Thursday, July 5, 2007

Musings on financial planners

I don't use a financial planner. I'm a do-it-yourselfer when it comes to financial planning. I can't justify spending the several hundred dollar fee for a planner when I have access to so much free information about financial planning. I think I can do just as well or even better with my money and investments without using a planner. I know I'd also be a tough client, constantly asking why the planner's suggestions weren't doing as well as benchmarks if performance fell behind.

I think that there are a lot of planners out there that are most interested in generating commissions for themselves and selling their own firm's products. That's not to say that I think all planners are bad. But if I ever did use a planner, he or she would have to be an independent one that was fee-only.

Expanding into younger markets

Planners are now focusing on the emerging mass affluent market of younger people (free WSJ Digg link).

Financial planners are beginning to pay closer attention to people in their 20s and 30s, a group that has long received the brushoff from the financial-services industry because of its lack of wealth.
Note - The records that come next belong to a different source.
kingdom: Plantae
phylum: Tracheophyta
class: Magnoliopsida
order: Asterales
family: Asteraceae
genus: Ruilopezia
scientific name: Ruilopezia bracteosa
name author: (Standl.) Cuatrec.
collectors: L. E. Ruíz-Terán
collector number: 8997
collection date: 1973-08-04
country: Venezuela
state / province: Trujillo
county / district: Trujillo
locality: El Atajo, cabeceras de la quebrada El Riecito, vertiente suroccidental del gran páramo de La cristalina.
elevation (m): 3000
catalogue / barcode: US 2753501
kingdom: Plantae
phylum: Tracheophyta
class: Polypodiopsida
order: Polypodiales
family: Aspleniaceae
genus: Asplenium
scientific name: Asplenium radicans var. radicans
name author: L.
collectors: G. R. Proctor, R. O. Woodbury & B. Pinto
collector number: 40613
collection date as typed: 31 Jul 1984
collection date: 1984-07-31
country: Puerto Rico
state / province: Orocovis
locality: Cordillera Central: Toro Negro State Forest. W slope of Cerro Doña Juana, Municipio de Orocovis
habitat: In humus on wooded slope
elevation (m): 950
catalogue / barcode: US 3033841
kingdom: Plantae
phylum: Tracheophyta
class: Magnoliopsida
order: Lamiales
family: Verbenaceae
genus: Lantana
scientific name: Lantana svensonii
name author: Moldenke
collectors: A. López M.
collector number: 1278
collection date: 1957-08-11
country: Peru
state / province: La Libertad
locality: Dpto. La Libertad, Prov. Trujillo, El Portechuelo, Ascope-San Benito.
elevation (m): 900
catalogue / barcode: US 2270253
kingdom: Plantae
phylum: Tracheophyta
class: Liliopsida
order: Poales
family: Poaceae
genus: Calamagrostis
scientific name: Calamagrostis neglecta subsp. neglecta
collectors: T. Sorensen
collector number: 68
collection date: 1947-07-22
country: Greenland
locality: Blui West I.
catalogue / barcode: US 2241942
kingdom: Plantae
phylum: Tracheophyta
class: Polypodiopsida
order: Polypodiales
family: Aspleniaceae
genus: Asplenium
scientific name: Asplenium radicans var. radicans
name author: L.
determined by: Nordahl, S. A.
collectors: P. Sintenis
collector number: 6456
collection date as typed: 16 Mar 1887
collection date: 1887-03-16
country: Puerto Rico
For the most part, [this age group] are largely underserved by the financial industry. Research by the Financial Planning Association, an umbrella group for planners, shows that just 11% of the industry's client base is under the age of 40, though that same research also indicates that people approaching 40 are the most eager for financial advice.


The best time for young people to consider hiring a financial professional "is when you land your first real job," says Barbara Roper, director of investor protection for the Consumer Federation of America. "At that point, you have a variety of financial issues to consider, such as your 401(k) plan and your benefits," and a financial plan will set you on an appropriate course, she says.

For savers with modest assets, Ms. Roper says, a fee-only planner is generally the best match. These planners only sell their time, at a cost of between $100 and roughly $250 an hour, depending on where they're based geographically. Because they don't pitch products tied to a particular company, "it minimizes the potential conflicts," she says.

I'm still not convinced that planners are worth it for my financial situation. I know I can research and plan for the majority of financial topics mentioned in the article (IRAs, 401(k)s, college savings plans, etc). I also don't think planners are always a good bet for the mass affluent segment to use, based on the limited service they can provide in relation to their cost. Maybe if I had a particularly tricky financial situation, or were pressed for time, I would consider using a planner.

But they're good for some people

To be fair to financial planners, I'll point out this article from the Times that demonstrates a person who had good success with a financial planner:

Two years ago, Marty Dragutsky was downsized out of a job selling pharmaceuticals. That startling event forced him to finally take account of his finances. After 30 years in sales, the last 17 years with a division of Abbott Laboratories, Mr. Dragutsky had accumulated a nest egg of nearly half a million dollars in his 401(k) account — nearly all of it in Abbott Labs stock.

Mr. Dragutsky, 59, of Gainesville, Fla., knew that would not be enough to sustain him and his family through retirement. He had a brokerage account with PaineWebber but rarely used it. So he turned to Davis, Monk & Company, a Gainesville financial services firm, which urged him to diversify.


"I listened to my adviser, Greg Grooms, and in two years, I've had about a 30 percent gain in my portfolio, while Abbott shares lost about 11 percent last year following an 8 percent drop the year before," Mr. Dragutsky said. "A novice like me really needs somebody to look at the state of my financial affairs."

Mr. Dragutsky is one of the mass affluent: the 22 million American households with $100,000 to $1 million in assets, excluding real estate, that can be invested. Despite a collective $6 trillion in estimated assets, according to Beacon Advisors, a market strategy firm in Boston, this group is being given a perfunctory look by the big brokerage houses and investment firms that prefer high-net-worth individuals with more than $3 million in their portfolios.


The mass affluent are either fending for themselves or struggling to find good financial advice. "For this group of investors, the smaller firms actually offer an advantage because it's the relationship that is the critical asset, the differentiator, not the product push," said Constance M. O'Hare, managing partner of Beacon Advisors. Her firm recently published a study on the mass affluent.


In general, I think that the more you have to invest, the better your outcome with a planner will be. In the above case, the gentlemen had almost $500,000 to invest.

There are firms that will give you free advice if you invest a certain amount of money with them. I'll write about that topic at another time.